(Extracted data entries)

----------------------------------------

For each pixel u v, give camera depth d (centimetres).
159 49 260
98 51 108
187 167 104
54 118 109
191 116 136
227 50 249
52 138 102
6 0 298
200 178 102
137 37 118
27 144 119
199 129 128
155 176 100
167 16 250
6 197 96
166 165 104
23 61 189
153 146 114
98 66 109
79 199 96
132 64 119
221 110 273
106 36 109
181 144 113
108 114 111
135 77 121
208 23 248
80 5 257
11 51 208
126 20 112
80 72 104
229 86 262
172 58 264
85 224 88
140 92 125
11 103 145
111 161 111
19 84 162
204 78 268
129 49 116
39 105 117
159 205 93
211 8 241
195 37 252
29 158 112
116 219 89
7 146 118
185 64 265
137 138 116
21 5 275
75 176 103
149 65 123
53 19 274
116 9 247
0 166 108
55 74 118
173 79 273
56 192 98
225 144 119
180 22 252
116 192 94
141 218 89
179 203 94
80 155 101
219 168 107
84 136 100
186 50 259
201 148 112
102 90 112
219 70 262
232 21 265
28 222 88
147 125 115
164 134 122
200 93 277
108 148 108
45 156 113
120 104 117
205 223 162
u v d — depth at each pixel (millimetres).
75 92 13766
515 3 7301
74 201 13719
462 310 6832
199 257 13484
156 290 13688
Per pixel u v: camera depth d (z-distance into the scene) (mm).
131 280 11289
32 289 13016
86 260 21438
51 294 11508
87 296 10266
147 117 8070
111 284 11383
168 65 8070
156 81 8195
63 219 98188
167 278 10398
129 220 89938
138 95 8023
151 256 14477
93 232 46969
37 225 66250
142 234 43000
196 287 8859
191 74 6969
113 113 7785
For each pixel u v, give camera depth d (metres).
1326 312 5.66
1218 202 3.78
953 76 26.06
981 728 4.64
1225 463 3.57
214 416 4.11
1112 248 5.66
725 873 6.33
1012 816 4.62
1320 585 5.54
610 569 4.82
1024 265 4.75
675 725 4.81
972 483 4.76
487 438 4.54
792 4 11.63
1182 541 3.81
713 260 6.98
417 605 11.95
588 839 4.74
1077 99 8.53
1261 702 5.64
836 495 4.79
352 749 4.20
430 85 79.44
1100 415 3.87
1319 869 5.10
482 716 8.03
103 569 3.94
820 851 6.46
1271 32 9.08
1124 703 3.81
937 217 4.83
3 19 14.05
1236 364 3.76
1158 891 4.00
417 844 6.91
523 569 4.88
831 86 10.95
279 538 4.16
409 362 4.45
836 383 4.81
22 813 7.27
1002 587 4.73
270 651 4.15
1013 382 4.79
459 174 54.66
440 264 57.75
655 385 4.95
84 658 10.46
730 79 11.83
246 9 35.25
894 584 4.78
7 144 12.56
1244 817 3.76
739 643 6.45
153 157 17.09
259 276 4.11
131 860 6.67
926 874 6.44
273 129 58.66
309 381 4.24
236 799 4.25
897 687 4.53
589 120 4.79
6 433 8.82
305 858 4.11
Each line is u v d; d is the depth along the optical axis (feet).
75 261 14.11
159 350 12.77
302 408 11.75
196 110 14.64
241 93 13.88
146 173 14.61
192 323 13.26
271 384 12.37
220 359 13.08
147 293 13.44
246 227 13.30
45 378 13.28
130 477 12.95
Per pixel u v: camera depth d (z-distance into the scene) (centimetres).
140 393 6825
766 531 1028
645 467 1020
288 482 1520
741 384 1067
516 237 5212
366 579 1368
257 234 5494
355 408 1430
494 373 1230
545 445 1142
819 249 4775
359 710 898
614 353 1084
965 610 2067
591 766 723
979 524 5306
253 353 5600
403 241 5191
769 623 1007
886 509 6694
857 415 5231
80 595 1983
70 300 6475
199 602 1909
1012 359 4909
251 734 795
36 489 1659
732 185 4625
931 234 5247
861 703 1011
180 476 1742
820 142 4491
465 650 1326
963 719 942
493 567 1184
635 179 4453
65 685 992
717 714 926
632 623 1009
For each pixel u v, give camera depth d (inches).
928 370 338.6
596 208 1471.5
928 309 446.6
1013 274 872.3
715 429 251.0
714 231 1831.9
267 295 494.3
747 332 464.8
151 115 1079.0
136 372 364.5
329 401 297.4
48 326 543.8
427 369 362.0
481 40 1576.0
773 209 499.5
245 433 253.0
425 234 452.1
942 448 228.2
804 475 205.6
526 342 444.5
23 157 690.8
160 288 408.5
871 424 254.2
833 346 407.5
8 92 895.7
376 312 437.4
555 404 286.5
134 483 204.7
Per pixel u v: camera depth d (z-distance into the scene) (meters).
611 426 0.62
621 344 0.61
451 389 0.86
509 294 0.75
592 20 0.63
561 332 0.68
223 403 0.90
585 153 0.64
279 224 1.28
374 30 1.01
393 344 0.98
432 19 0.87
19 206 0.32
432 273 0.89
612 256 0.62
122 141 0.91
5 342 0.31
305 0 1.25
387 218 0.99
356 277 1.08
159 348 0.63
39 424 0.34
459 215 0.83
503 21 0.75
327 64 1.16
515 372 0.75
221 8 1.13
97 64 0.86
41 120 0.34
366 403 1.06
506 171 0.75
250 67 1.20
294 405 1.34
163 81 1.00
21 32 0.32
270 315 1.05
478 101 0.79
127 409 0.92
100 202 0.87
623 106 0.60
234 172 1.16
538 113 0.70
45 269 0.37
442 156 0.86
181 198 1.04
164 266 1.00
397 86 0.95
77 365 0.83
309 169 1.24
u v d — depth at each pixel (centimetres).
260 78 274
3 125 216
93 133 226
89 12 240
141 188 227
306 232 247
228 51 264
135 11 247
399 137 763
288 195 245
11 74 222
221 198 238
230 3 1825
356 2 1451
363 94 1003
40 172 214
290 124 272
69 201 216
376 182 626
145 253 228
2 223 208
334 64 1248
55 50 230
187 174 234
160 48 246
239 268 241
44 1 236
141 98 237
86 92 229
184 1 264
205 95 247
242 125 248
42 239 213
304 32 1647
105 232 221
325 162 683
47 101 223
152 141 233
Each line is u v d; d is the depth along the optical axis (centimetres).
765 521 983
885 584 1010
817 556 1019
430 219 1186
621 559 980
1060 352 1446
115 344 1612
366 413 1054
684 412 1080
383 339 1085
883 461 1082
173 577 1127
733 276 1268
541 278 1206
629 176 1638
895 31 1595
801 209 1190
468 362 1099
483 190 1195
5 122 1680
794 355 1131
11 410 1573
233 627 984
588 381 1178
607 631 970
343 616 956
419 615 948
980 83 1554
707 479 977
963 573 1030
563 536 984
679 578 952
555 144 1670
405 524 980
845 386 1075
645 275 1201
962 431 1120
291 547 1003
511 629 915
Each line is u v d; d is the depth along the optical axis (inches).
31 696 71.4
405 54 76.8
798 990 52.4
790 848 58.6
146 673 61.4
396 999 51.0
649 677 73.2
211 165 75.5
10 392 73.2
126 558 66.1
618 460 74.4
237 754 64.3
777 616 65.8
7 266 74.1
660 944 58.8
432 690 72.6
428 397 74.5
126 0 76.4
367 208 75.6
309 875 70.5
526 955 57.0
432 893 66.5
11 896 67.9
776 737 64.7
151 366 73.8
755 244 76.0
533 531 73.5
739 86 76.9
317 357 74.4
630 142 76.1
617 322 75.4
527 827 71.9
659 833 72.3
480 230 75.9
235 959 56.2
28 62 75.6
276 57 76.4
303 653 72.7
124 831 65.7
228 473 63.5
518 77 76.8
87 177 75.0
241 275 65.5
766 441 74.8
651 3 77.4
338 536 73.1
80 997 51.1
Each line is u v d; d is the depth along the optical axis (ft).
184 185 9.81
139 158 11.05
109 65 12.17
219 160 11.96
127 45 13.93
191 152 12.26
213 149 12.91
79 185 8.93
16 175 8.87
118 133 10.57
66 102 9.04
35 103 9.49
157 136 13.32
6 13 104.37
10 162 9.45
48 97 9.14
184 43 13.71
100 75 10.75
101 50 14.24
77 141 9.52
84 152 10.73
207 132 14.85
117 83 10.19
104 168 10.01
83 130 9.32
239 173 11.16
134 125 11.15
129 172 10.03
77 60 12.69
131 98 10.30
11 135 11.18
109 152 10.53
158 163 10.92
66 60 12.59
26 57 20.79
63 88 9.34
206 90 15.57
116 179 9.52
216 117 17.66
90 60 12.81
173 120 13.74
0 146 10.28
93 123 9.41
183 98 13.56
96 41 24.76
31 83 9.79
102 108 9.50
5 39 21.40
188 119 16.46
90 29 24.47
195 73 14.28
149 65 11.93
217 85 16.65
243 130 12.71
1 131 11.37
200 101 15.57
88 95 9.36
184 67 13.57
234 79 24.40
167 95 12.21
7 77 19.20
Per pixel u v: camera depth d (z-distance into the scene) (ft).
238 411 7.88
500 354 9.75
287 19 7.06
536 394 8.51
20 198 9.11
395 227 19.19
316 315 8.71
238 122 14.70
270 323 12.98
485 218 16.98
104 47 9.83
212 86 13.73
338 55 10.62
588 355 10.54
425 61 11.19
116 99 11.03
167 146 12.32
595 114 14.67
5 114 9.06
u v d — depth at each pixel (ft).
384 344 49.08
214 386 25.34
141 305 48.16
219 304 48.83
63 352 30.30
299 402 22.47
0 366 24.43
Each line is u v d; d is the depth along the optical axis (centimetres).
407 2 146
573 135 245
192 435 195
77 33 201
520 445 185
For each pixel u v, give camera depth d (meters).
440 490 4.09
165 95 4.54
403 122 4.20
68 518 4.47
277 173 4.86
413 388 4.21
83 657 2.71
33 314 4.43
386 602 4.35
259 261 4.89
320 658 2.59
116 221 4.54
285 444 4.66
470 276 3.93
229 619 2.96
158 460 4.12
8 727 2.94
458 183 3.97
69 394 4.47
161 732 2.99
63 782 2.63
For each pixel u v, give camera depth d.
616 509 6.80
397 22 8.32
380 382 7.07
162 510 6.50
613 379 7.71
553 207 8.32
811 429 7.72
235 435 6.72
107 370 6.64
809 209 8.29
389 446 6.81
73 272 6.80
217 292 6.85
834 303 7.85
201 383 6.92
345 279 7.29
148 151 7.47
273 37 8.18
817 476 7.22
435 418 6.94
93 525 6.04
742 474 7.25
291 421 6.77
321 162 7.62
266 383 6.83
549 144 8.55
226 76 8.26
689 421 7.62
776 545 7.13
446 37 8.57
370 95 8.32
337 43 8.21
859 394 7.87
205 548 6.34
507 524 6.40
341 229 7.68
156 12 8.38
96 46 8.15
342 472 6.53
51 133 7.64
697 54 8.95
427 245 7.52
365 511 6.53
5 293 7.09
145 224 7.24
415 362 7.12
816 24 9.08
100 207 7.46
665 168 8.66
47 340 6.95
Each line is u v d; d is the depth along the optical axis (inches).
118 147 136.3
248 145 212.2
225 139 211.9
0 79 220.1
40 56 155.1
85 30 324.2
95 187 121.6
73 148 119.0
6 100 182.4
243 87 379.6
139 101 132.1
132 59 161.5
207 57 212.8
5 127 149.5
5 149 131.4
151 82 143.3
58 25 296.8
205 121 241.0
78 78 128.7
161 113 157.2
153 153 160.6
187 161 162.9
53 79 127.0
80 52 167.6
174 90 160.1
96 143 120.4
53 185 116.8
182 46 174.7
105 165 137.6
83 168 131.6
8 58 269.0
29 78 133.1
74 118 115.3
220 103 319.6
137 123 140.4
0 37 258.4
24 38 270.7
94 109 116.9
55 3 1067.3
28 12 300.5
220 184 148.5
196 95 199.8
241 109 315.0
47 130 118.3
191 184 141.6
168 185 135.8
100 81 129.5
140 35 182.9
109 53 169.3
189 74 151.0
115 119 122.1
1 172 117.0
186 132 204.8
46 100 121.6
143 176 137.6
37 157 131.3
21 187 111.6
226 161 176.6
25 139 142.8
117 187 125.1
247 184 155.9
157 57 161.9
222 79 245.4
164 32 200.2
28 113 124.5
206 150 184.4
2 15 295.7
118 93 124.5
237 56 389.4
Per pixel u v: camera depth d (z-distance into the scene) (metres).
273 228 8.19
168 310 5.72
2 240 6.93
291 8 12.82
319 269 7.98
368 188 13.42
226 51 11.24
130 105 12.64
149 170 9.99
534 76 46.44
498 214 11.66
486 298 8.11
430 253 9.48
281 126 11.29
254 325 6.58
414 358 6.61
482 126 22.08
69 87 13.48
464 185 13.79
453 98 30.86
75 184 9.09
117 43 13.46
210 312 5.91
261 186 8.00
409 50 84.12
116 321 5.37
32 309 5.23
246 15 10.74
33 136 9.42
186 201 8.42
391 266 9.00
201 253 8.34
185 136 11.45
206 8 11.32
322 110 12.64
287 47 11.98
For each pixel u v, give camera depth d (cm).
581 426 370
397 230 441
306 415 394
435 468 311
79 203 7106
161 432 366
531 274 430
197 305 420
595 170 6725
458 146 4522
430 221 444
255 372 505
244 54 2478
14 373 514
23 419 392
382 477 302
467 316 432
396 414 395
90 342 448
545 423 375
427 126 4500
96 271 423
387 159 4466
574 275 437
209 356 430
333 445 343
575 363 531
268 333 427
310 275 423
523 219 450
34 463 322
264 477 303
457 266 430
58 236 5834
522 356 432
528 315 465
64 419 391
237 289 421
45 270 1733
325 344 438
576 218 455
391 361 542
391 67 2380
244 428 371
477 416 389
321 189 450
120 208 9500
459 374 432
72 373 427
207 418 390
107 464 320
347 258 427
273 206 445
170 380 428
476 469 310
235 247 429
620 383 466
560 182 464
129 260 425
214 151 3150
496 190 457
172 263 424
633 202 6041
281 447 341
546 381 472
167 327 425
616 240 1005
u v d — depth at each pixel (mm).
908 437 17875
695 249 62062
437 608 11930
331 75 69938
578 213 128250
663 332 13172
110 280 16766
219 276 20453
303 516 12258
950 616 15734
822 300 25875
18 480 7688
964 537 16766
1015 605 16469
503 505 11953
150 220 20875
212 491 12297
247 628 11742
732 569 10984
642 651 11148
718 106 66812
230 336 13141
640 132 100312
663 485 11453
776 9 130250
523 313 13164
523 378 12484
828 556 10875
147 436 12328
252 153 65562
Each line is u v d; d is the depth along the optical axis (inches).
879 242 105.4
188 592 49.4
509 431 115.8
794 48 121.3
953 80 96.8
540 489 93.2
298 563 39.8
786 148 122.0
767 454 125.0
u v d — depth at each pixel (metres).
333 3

----------------------------------------

__Description of the task__: Find each line in the records holding the string "camera" and show it.

__Answer to this problem__:
For each pixel u v, give camera depth d (centimetres).
Per pixel u v: camera depth d (z-distance into the scene) (mm).
For each pixel u v, give camera depth d (metres).
Per pixel u v: camera depth d (z-distance into the scene) (centimetres).
For each pixel u v, give camera depth d (inches).
Per pixel u v: camera depth d (z-distance into the scene) (meters).
Per pixel u v: camera depth d (z-distance into the scene) (ft).
For each pixel u v, give camera depth d (meters).
For each pixel u v, give camera depth d.
Per pixel u v: camera depth d (z-distance into the scene) (metres).
For each pixel u v, give camera depth d (cm).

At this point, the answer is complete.